Welche Rolle haben die Atomkraftwerke für die Energieversorgung?

Atomkraftwerke erzeugten im zweiten Quartal 2022 amtlichen Angaben zufolge sechs Prozent des Stroms in Deutschland. Der Anteil der Gaskraftwerke war vor dem Ukraine-Krieg gut doppelt so hoch. Weil diese häufig neben Strom auch Heizwärme für Haushalte und Industrie erzeugen, können sie aber nicht ohne weiteres durch AKW ersetzt werden. Zudem sind Atomkraftwerke nur schwer regelbar und daher für eine flexible Kombination mit Wind- oder Solarstrom ungeeignet.

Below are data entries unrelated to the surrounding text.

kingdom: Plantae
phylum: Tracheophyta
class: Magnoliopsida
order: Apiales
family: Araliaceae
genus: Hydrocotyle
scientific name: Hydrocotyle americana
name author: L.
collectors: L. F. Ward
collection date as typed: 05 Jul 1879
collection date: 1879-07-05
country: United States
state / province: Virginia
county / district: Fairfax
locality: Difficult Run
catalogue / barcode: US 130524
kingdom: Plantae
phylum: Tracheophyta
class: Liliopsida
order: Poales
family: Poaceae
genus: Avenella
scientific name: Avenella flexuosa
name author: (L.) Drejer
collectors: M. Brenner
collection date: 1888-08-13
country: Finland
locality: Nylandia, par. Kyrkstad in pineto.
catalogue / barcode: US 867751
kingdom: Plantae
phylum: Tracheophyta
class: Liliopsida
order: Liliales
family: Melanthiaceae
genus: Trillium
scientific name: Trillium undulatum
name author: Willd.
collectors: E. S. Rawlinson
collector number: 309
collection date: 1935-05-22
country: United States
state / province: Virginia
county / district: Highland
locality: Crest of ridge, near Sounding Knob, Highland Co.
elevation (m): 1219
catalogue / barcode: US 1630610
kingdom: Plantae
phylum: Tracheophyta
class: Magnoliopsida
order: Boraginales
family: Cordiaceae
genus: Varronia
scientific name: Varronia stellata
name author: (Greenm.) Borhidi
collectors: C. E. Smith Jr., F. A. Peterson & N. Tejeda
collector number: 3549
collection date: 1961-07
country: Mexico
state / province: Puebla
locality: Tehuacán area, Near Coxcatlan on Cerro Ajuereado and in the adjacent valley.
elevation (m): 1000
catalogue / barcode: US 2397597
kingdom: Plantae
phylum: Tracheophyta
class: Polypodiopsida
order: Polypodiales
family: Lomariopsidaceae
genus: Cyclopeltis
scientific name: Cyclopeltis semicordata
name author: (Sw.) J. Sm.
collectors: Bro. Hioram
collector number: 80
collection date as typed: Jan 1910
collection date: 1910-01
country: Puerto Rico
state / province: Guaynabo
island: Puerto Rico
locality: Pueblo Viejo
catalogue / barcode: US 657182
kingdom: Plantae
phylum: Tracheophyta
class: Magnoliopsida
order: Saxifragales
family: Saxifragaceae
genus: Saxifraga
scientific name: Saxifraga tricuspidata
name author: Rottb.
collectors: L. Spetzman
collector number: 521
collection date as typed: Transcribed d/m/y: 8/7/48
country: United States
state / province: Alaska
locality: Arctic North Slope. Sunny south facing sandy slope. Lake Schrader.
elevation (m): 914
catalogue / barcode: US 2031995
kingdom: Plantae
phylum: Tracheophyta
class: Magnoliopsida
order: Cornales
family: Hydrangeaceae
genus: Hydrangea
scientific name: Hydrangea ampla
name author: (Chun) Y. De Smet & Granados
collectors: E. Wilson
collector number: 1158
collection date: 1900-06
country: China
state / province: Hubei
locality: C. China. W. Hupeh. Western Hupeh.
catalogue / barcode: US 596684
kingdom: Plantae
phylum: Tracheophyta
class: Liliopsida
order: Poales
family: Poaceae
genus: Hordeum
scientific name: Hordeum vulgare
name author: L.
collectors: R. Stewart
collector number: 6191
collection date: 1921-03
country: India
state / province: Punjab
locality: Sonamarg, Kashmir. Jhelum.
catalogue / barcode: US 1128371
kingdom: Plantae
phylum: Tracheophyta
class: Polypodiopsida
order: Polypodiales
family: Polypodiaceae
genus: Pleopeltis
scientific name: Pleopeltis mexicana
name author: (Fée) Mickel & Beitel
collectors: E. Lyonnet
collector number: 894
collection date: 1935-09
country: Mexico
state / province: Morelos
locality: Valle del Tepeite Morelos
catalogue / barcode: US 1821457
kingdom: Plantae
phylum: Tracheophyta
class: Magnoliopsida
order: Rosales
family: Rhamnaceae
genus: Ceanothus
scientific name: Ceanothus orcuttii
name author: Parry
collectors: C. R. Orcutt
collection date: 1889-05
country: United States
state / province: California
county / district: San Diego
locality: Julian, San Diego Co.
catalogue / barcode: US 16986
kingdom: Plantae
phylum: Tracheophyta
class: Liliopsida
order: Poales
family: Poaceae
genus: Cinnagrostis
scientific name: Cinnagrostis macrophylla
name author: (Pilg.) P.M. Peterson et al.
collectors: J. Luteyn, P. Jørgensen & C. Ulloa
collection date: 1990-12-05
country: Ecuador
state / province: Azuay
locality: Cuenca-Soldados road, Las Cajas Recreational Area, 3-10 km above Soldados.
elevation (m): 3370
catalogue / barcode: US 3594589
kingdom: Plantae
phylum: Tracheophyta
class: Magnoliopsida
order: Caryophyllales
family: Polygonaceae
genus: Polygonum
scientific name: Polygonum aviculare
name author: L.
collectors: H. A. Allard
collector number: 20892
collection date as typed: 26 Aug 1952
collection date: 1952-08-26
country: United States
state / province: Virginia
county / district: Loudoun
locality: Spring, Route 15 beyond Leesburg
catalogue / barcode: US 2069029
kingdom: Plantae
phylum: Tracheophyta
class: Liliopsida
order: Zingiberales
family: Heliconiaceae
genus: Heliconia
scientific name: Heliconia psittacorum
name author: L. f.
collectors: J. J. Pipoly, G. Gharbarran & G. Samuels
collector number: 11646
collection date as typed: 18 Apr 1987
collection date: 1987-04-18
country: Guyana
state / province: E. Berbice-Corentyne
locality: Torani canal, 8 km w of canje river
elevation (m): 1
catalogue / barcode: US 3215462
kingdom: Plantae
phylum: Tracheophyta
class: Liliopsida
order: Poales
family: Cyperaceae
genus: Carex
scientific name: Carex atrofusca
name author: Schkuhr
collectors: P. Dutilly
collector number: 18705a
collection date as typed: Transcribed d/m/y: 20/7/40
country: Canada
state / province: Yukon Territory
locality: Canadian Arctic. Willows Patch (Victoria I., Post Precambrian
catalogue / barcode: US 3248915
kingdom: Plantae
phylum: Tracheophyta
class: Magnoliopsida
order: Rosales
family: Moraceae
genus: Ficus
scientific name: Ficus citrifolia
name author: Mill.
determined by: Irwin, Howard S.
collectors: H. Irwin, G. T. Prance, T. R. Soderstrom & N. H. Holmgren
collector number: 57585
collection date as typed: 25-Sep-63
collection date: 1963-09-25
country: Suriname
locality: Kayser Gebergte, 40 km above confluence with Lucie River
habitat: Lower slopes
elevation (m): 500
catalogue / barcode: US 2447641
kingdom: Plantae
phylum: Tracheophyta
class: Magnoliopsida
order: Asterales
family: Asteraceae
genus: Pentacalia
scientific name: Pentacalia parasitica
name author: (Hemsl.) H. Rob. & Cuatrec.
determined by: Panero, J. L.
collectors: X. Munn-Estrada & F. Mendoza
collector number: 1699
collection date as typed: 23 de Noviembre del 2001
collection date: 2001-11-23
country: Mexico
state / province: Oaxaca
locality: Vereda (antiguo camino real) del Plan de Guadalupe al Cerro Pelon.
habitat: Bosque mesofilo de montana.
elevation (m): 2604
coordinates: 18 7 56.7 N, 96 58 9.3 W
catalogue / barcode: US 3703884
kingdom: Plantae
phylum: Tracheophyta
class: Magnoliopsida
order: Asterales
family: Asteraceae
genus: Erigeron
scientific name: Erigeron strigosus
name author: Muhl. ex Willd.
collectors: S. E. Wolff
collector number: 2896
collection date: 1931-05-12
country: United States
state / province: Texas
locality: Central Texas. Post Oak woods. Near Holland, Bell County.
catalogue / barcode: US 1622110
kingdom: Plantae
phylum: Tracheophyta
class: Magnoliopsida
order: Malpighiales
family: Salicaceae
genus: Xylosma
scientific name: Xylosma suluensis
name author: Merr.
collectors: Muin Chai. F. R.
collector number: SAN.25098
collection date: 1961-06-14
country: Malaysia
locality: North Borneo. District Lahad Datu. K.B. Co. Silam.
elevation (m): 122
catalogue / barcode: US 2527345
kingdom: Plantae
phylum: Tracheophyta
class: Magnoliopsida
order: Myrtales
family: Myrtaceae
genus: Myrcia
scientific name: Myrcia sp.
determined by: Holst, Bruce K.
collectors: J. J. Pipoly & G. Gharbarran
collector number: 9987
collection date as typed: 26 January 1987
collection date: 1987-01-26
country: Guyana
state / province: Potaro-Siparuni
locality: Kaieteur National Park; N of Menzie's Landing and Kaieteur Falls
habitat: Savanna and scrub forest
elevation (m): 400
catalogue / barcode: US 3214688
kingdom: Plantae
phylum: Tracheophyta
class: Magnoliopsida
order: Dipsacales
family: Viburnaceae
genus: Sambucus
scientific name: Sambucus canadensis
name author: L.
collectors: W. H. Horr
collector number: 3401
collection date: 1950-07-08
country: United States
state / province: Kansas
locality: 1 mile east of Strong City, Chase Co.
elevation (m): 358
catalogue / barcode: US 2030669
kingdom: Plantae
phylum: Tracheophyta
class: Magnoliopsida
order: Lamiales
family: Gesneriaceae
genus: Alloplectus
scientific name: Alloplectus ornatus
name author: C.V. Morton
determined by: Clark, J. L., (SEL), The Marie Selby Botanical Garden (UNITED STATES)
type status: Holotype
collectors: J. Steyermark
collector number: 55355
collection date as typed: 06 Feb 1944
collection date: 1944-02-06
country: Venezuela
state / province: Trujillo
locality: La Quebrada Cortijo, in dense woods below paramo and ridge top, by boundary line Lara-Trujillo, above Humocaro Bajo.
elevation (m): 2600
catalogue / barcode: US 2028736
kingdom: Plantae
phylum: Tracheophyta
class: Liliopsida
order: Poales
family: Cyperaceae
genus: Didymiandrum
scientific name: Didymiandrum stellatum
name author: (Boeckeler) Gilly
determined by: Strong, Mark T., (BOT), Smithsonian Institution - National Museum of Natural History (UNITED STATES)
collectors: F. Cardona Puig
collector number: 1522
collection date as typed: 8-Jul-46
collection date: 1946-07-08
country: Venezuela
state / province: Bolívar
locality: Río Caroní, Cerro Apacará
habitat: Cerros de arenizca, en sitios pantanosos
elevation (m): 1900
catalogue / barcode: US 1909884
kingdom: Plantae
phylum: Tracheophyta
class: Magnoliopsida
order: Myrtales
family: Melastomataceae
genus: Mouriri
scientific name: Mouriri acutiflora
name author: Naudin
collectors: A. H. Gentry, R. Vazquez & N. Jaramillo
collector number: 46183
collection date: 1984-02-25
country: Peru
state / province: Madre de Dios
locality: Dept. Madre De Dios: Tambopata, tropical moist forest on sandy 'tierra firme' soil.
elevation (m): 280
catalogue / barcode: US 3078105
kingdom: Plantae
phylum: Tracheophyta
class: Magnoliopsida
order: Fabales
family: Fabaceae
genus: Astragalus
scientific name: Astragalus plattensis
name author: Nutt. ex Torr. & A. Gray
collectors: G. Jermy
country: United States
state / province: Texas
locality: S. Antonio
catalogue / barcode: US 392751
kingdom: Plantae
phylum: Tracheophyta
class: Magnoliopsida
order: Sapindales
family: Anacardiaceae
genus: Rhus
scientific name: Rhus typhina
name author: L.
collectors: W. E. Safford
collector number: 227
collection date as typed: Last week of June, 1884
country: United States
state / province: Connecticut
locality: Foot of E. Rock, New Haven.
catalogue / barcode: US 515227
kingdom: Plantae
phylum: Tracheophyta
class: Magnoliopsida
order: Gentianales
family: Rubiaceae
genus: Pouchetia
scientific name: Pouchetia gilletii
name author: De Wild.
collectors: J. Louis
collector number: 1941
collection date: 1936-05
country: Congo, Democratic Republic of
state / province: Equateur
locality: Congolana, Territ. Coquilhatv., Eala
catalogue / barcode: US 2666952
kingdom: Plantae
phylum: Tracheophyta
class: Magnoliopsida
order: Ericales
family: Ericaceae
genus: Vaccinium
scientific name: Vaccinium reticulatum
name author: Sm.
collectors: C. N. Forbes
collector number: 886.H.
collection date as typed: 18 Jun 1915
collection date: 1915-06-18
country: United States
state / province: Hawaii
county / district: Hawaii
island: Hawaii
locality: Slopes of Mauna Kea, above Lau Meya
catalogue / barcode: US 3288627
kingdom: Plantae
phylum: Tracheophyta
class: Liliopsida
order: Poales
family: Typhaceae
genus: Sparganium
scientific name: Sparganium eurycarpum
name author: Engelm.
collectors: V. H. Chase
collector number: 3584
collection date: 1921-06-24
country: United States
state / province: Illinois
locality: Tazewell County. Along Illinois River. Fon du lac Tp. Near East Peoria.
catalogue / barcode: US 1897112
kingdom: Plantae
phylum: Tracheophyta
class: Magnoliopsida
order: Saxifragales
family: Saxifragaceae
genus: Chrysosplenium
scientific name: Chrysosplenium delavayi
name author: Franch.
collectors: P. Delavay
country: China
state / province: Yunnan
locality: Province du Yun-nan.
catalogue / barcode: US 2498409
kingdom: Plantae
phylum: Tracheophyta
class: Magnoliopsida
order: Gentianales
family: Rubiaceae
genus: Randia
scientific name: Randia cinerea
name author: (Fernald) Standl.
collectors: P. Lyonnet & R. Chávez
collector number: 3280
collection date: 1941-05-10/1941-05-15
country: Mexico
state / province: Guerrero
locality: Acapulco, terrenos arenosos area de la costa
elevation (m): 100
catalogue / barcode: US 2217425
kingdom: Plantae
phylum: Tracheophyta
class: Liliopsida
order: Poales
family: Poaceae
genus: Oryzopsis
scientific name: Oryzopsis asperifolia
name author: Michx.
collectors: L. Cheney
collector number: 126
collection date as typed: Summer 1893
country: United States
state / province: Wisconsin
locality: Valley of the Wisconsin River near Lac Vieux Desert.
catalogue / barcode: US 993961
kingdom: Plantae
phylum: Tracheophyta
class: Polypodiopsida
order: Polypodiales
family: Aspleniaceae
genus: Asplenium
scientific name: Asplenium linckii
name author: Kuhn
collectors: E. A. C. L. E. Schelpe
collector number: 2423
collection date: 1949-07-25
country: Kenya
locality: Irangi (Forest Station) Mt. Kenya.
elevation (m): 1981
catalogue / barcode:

Eigentlich längst fällige Sicherheitsüberprüfungen der AKW sind mit Blick auf deren Ende 2022 erwartete Abschaltung nicht mehr erfolgt.

Was würde ein AKW-Weiterbetrieb im Streckbetrieb bedeuten?

In dem Fall würden keine neuen Brennstäbe beschafft, sondern noch vorhandene Kapazitäten genutzt. Damit kann der Reaktor über das natürliche Zyklusende hinaus betrieben werden, wenn auch mit stetig abnehmender Leistung. Wie lange ein Streckbetrieb technisch möglich ist, dazu gab es zuletzt unterschiedliche Informationen.